Per questa ragione, nel febbraio 2014, l’associazione Labsus-Laboratorio per la sussidiarietà e il Comune di Bologna hanno dato vita ad un regolamento tipo, ad un testo normativo che ogni Comune – nell’autonomia che gli è costituzionalmente riconosciuta – può adottare allo scopo di disciplinare sia le modalità di definizione, caso per caso, dei “beni comuni urbani”, sia gli strumenti pratici con cui i cittadini, anche singoli, e l’amministrazione locale possono dialogare per costruire insieme modelli di relazione e di gestione concretamente adeguati. In proposito, il regolamento ha previsto un istituto particolare, quello dei patti:accordi formalizzati che cittadini attivi e amministrazioni possono stipulare allo scopo di vincolarsi reciprocamente alla realizzazione di uno specifico progetto, stabilendo rispettivi impegni e responsabilità.

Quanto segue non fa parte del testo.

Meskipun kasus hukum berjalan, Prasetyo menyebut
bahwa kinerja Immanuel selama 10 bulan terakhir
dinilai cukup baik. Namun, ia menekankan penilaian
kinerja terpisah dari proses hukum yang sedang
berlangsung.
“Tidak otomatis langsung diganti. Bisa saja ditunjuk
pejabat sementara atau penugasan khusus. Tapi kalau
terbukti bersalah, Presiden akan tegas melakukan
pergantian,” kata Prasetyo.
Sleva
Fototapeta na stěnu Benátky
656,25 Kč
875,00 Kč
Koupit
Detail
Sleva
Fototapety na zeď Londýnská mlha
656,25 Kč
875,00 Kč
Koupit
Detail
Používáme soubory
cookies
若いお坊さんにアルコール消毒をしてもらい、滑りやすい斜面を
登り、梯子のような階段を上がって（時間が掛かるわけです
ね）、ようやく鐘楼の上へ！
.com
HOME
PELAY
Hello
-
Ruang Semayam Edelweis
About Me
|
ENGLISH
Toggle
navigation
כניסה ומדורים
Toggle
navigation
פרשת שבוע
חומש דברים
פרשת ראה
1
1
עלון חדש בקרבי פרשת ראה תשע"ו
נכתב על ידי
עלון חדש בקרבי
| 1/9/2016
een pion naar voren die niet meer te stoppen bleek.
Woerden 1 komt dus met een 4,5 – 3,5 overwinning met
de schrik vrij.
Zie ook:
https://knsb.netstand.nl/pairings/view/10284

Ad oggi, dopo quattro anni, i Comuni, grandi e piccoli, che si sono dotati di regolamenti di questo tipo, sono più di 150, al Nord come al Sud; e altri 50 stanno approvando discipline del tutto analoghe. Dal Rapporto Labsus 2017 sull’amministrazione condivisa dei beni comuni si apprende che in buona parte (43%) i patti finora conclusi non hanno ad oggetto semplici operazioni di conservazione di “cose” di proprietà pubblica. L’ambizione esplicita è rigenerare quelle cose, ricollocandole in un disegno più ampio, nel quale potenziare o rendere ancor più efficaci i risultati conseguibili per effetto di altre politiche pubbliche (ad esempio, di tutela dei beni culturali o dell’ambiente; o di inclusione sociale di anziani, disabili o altre categorie svantaggiate).

Da ciò si comprende che l’interesse per i beni comuni è potenzialmente alto anche per gli organi e gli uffici dell’amministrazione, che possono avvalersi di risorse conoscitive e umane di cui altrimenti non potrebbero disporre, e che, operando in questo modo, possono rendere il proprio intervento più efficace e, al contempo, più legittimato e riconosciuto da parte della collettività politica di riferimento. In una tale prospettiva, occuparsi di beni comuni non significa soltanto creare le occasioni per l’applicazione effettiva del principio di sussidiarietà orizzontale (art. 118 della Costituzione); con i beni comuni si coltiva senso di appartenenza e si stimola una cittadinanza sempre più delusa dalle dinamiche del puro circuito rappresentativo a riscoprire l’indispensabilità e la continuità del proprio ruolo.